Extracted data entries

================

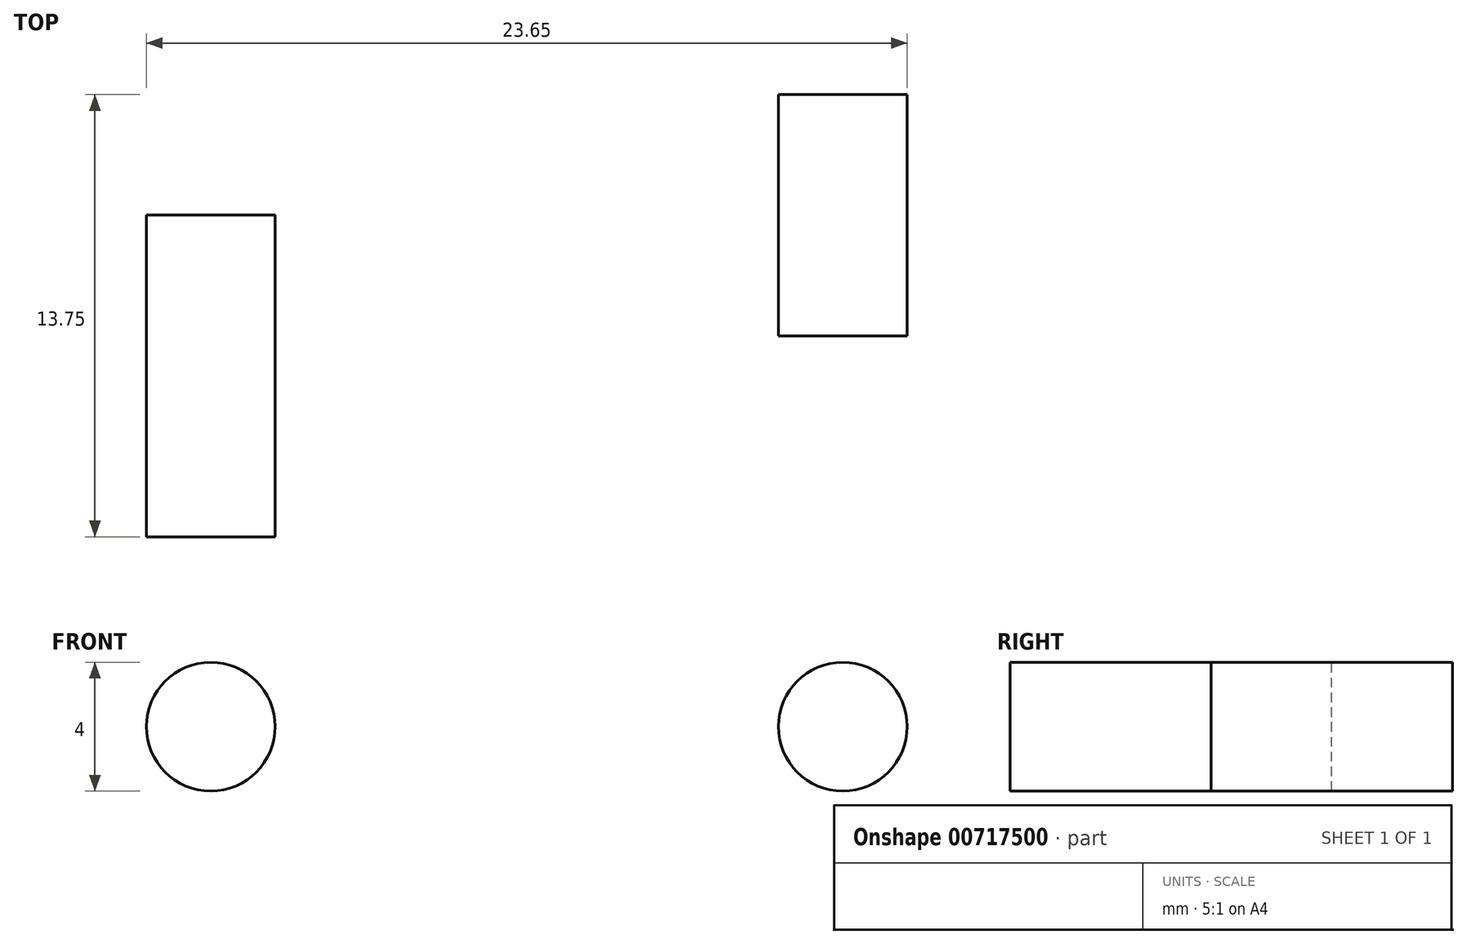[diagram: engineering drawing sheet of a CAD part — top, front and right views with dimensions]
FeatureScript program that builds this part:
annotation { "Feature Type Name" : "Feature", "Feature Type Description" : "" }
export const myFeature = defineFeature(function(context is Context, id is Id, definition is map)
    precondition{}
    {
        {
            assignVariable(context, id + "F0", {"name" : "pin1_len", "anyValue" : 7.5});
        }
        {
            assignVariable(context, id + "F1", {"name" : "pin2_len", "anyValue" : 10});
        }
        {
            var Q0;
            Q0=qCreatedBy(makeId("Front.planeOp"),FACE);
            var sketch = newSketch(context, id + "F2", { "sketchPlane" : qUnion([Q0])});
            skCircle(sketch, "E0", {"center": v(0, 0) * mm, "radius": 2 * mm});
            skSolve(sketch);
        }
        {
            var Q0;
            Q0=makeQuery(id+"F2.imprint","IMPRINT",FACE,{"disambiguationData":[TD([[makeQuery(id+"F2.imprint","IMPRINT",EDGE,{"derivedFrom":sQuery(id+"F2.wireOp",EDGE,"E0")}),1.0]])]});
            extrude(context, id + "F3", {"entities" : qUnion([Q0]), "depth" : (getVariable(context, 'pin1_len')) * mm, "offsetDistance" : 25 * mm, "symmetric" : true});
        }
        {
            var Q0;
            Q0=qCreatedBy(makeId("Front.planeOp"),FACE);
            var sketch = newSketch(context, id + "F4", { "sketchPlane" : qUnion([Q0])});
            skCircle(sketch, "E1", {"center": v(-19.65, 0) * mm, "radius": 2 * mm});
            skSolve(sketch);
        }
        {
            var Q0;
            Q0 = qSketchRegion(id + "F4", true);
            extrude(context, id + "F5", {"entities" : qUnion([Q0]), "depth" : (getVariable(context, 'pin2_len')) * mm, "offsetDistance" : 25 * mm});
        }
    });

================

• _GIVEN INSTRUCTION_
Swap every "pin2_len" in the data above for "pin_b_len" and reproduce the data with everything else unchanged. Leave the pictures out of your answer.

• _RESPONSE TO THE TASK_
[diagram: engineering drawing sheet of a CAD part — top, front and right views with dimensions]
FeatureScript program that builds this part:
annotation { "Feature Type Name" : "Feature", "Feature Type Description" : "" }
export const myFeature = defineFeature(function(context is Context, id is Id, definition is map)
    precondition{}
    {
        {
            assignVariable(context, id + "F0", {"name" : "pin1_len", "anyValue" : 7.5});
        }
        {
            assignVariable(context, id + "F1", {"name" : "pin_b_len", "anyValue" : 10});
        }
        {
            var Q0;
            Q0=qCreatedBy(makeId("Front.planeOp"),FACE);
            var sketch = newSketch(context, id + "F2", { "sketchPlane" : qUnion([Q0])});
            skCircle(sketch, "E0", {"center": v(0, 0) * mm, "radius": 2 * mm});
            skSolve(sketch);
        }
        {
            var Q0;
            Q0=makeQuery(id+"F2.imprint","IMPRINT",FACE,{"disambiguationData":[TD([[makeQuery(id+"F2.imprint","IMPRINT",EDGE,{"derivedFrom":sQuery(id+"F2.wireOp",EDGE,"E0")}),1.0]])]});
            extrude(context, id + "F3", {"entities" : qUnion([Q0]), "depth" : (getVariable(context, 'pin1_len')) * mm, "offsetDistance" : 25 * mm, "symmetric" : true});
        }
        {
            var Q0;
            Q0=qCreatedBy(makeId("Front.planeOp"),FACE);
            var sketch = newSketch(context, id + "F4", { "sketchPlane" : qUnion([Q0])});
            skCircle(sketch, "E1", {"center": v(-19.65, 0) * mm, "radius": 2 * mm});
            skSolve(sketch);
        }
        {
            var Q0;
            Q0 = qSketchRegion(id + "F4", true);
            extrude(context, id + "F5", {"entities" : qUnion([Q0]), "depth" : (getVariable(context, 'pin_b_len')) * mm, "offsetDistance" : 25 * mm});
        }
    });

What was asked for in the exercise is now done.